- _TASK DESCRIPTION_: The required output is the lines below from the line containing "of serous cystadenocarcinoma" to the line containing "photomicrograph of unremarkable", inclusive, retyped exactly. No other lines belong in it.

Dataset entries:

--------------------

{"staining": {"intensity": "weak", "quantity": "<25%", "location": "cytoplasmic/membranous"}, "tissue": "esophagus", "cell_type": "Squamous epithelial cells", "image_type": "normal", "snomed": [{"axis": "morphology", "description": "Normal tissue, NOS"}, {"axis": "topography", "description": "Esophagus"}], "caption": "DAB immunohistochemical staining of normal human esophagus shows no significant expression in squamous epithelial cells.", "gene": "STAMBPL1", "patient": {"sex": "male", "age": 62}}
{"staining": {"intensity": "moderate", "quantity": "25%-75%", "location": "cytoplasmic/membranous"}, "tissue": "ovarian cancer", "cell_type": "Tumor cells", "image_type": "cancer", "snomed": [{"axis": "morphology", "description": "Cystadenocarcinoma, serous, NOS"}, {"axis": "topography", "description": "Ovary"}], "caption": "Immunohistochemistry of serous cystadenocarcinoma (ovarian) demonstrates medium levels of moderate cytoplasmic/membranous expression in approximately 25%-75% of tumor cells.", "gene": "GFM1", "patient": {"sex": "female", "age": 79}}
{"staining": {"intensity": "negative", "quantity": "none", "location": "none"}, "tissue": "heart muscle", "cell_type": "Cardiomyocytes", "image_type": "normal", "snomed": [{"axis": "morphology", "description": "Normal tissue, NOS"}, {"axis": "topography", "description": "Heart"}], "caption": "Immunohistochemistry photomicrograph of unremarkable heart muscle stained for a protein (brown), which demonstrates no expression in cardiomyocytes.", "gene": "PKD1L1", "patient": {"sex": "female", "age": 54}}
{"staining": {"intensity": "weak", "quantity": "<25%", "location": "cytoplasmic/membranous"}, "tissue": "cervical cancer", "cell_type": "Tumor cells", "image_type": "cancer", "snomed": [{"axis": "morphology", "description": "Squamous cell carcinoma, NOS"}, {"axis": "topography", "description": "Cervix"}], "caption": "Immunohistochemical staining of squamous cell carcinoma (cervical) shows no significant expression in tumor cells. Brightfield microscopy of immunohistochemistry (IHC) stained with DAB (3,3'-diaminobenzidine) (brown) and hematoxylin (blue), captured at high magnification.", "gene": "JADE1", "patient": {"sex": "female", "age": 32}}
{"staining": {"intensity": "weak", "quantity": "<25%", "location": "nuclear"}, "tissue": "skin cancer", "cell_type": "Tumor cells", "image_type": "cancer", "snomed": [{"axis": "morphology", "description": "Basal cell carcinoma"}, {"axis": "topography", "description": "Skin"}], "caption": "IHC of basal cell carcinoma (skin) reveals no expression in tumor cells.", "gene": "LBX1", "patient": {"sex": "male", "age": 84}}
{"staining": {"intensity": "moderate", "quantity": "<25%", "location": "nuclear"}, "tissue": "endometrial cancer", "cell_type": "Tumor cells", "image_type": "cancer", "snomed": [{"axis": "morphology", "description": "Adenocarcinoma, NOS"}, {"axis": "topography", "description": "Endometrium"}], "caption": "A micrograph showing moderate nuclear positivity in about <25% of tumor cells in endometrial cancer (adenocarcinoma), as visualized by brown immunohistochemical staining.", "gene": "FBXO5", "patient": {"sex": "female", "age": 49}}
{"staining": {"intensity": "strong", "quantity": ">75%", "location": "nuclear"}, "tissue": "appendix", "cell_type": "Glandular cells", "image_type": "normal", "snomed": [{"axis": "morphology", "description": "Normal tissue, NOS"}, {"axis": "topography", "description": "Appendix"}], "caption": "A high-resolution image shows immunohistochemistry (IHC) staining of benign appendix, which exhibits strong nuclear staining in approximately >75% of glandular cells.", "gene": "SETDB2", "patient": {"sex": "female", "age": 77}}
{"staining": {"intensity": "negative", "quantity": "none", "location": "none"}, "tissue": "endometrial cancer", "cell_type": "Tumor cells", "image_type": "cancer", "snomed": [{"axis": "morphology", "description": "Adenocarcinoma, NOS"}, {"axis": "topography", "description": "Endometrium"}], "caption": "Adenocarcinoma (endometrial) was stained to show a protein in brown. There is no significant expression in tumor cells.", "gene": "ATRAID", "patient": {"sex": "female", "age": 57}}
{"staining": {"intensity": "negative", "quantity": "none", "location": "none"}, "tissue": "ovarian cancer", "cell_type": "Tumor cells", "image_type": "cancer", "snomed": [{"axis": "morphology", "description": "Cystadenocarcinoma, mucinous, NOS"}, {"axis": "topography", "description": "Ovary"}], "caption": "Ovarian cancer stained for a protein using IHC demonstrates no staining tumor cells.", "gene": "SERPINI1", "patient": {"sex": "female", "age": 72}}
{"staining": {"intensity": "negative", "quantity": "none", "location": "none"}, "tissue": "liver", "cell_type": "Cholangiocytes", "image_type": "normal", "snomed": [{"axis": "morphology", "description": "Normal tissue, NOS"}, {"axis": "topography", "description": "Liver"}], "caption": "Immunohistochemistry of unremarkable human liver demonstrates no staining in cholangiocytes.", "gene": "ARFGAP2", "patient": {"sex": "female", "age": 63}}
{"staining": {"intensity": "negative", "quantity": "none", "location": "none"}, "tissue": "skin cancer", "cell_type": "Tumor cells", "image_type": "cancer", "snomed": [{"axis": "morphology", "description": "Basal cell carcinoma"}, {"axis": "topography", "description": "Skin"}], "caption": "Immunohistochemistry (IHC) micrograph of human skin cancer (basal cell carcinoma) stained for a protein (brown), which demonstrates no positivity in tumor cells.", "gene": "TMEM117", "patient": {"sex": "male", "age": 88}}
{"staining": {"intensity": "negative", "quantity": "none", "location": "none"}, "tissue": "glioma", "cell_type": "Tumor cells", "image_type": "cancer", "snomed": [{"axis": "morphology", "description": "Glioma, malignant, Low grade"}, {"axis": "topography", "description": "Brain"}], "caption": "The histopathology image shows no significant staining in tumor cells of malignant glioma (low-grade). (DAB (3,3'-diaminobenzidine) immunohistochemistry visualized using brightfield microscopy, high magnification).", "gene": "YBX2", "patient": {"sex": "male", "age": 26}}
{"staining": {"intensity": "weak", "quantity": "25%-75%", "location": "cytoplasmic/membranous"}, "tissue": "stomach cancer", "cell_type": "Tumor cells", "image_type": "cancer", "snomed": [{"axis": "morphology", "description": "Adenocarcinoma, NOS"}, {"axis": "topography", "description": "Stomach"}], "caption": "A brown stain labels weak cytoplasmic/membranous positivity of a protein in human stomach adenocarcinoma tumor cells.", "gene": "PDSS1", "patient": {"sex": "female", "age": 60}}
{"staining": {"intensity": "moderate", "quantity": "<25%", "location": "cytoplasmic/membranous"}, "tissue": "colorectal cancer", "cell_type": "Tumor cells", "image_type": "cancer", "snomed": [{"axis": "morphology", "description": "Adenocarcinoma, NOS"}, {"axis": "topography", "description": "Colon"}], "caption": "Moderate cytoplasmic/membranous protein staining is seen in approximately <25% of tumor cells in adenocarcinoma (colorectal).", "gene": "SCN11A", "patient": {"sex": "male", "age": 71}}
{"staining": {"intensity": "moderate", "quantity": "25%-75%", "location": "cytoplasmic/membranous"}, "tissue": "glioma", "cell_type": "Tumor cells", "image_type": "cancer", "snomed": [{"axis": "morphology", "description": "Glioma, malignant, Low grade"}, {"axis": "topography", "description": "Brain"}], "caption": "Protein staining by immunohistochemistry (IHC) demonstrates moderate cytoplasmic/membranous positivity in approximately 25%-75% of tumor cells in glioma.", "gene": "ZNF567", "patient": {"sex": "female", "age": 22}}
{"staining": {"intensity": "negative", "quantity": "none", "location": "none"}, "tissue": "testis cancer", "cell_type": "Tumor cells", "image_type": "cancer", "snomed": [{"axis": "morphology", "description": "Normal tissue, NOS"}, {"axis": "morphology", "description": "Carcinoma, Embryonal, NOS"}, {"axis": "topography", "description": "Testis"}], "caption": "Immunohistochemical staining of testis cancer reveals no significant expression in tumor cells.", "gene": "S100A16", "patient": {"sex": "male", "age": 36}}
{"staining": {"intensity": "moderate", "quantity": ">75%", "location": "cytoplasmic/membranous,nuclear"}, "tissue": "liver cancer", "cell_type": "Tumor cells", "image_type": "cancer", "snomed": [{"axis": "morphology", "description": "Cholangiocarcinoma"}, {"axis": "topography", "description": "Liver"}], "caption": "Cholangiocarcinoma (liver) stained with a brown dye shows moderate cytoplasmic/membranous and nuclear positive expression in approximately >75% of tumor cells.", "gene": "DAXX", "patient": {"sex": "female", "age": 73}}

--------------------

- _WRITTEN SOLUTION_:
{"staining": {"intensity": "moderate", "quantity": "25%-75%", "location": "cytoplasmic/membranous"}, "tissue": "ovarian cancer", "cell_type": "Tumor cells", "image_type": "cancer", "snomed": [{"axis": "morphology", "description": "Cystadenocarcinoma, serous, NOS"}, {"axis": "topography", "description": "Ovary"}], "caption": "Immunohistochemistry of serous cystadenocarcinoma (ovarian) demonstrates medium levels of moderate cytoplasmic/membranous expression in approximately 25%-75% of tumor cells.", "gene": "GFM1", "patient": {"sex": "female", "age": 79}}
{"staining": {"intensity": "negative", "quantity": "none", "location": "none"}, "tissue": "heart muscle", "cell_type": "Cardiomyocytes", "image_type": "normal", "snomed": [{"axis": "morphology", "description": "Normal tissue, NOS"}, {"axis": "topography", "description": "Heart"}], "caption": "Immunohistochemistry photomicrograph of unremarkable heart muscle stained for a protein (brown), which demonstrates no expression in cardiomyocytes.", "gene": "PKD1L1", "patient": {"sex": "female", "age": 54}}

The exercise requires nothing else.